We detected strong similarities in molecular topography around the apical organ of ciliated larvae in protostomes, deuterostomes and cnidarians that we interpret as common heritage. It is highly unlikely that a specific and partially nested pattern involving at least nine transcription factors (rx, six3, foxq2, foxj, otx, otp, irx, nkx3, hox) evolves convergently twice. The core of this pattern that is shared between all neuralians appears to be the apical co-expression of two factors, six3 and foxq2, in sea urchin [26, 27], hemichordate [25], annelid (our data), brachiopod [63], sea anemone [28, 30] and hydrozoan [64]. In sea urchin and spiralian larvae, these factors demarcate the apical plate and we propose to expand this term to the six3+, foxq2+ region of all neuralian primary larvae, which should be universally referred to as the apical plate (purple in Figure 7). More peripherally, the apical plate co-expresses rx, as demonstrated here for the annelid but as also found in the sea anemone [28] and hemichordate [25] (dark purple in Figure 7). (In sea urchin, rx appears to be expressed in the entire apical plate.) In all neuralians investigated, the specification of the apical plate is sensitive to Wnt signaling, in that pharmacological activation of Wnt signaling abolishes the expression of six3, foxq2 and of other apical markers ([27, 28, 43, 48] and our data). The gene regulatory network establishing six3 and foxq2 expression is only beginning to be elucidated and appears to commonly involve activation of foxq2 by six3[30]. In bilaterians, the apical plate also appears to peripherally co-express fezf (in annelid, sea urchin and in Saccoglossus) and ventrally nk2.1 and hnf6/onecut (in annelid and in sea urchin; blue in Figure 7).

__DATA RECORDS__.
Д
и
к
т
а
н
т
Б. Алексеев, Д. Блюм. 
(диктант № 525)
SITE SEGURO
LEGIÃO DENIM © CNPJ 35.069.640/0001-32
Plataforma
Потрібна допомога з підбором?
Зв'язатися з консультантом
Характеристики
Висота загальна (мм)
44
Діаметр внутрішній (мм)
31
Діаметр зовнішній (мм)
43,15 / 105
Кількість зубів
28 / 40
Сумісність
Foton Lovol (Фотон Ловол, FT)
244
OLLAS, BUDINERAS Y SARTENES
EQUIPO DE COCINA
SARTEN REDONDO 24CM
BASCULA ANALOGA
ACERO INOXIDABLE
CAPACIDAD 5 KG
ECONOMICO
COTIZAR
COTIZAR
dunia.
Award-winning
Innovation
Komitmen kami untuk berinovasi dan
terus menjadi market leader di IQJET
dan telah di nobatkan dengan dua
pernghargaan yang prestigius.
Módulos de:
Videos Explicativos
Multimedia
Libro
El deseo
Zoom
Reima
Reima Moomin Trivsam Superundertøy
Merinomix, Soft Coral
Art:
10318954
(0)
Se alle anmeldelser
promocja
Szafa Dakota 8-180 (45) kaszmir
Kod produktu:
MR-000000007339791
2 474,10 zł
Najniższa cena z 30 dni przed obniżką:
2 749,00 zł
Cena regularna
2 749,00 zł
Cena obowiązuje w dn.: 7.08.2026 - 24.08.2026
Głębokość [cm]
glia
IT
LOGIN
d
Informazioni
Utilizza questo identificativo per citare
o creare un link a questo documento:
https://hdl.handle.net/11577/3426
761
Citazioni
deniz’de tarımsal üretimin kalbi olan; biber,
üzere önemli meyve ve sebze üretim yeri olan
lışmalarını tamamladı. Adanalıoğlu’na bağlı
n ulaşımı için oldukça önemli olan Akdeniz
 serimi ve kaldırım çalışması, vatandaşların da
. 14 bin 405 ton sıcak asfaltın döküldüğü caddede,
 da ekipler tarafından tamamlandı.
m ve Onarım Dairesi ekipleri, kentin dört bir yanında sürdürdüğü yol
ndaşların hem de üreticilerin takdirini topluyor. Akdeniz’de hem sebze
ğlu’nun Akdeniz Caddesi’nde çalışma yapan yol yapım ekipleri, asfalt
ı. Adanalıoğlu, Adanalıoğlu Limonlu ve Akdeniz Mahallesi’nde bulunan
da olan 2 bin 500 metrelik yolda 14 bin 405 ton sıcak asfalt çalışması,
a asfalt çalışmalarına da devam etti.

__ACTIVITY__.
Write out the passage above on the apical plate of ciliated larvae in full, word for word, with every citation and figure reference.

__TASK SOLUTION__.
We detected strong similarities in molecular topography around the apical organ of ciliated larvae in protostomes, deuterostomes and cnidarians that we interpret as common heritage. It is highly unlikely that a specific and partially nested pattern involving at least nine transcription factors (rx, six3, foxq2, foxj, otx, otp, irx, nkx3, hox) evolves convergently twice. The core of this pattern that is shared between all neuralians appears to be the apical co-expression of two factors, six3 and foxq2, in sea urchin [26, 27], hemichordate [25], annelid (our data), brachiopod [63], sea anemone [28, 30] and hydrozoan [64]. In sea urchin and spiralian larvae, these factors demarcate the apical plate and we propose to expand this term to the six3+, foxq2+ region of all neuralian primary larvae, which should be universally referred to as the apical plate (purple in Figure 7). More peripherally, the apical plate co-expresses rx, as demonstrated here for the annelid but as also found in the sea anemone [28] and hemichordate [25] (dark purple in Figure 7). (In sea urchin, rx appears to be expressed in the entire apical plate.) In all neuralians investigated, the specification of the apical plate is sensitive to Wnt signaling, in that pharmacological activation of Wnt signaling abolishes the expression of six3, foxq2 and of other apical markers ([27, 28, 43, 48] and our data). The gene regulatory network establishing six3 and foxq2 expression is only beginning to be elucidated and appears to commonly involve activation of foxq2 by six3[30]. In bilaterians, the apical plate also appears to peripherally co-express fezf (in annelid, sea urchin and in Saccoglossus) and ventrally nk2.1 and hnf6/onecut (in annelid and in sea urchin; blue in Figure 7).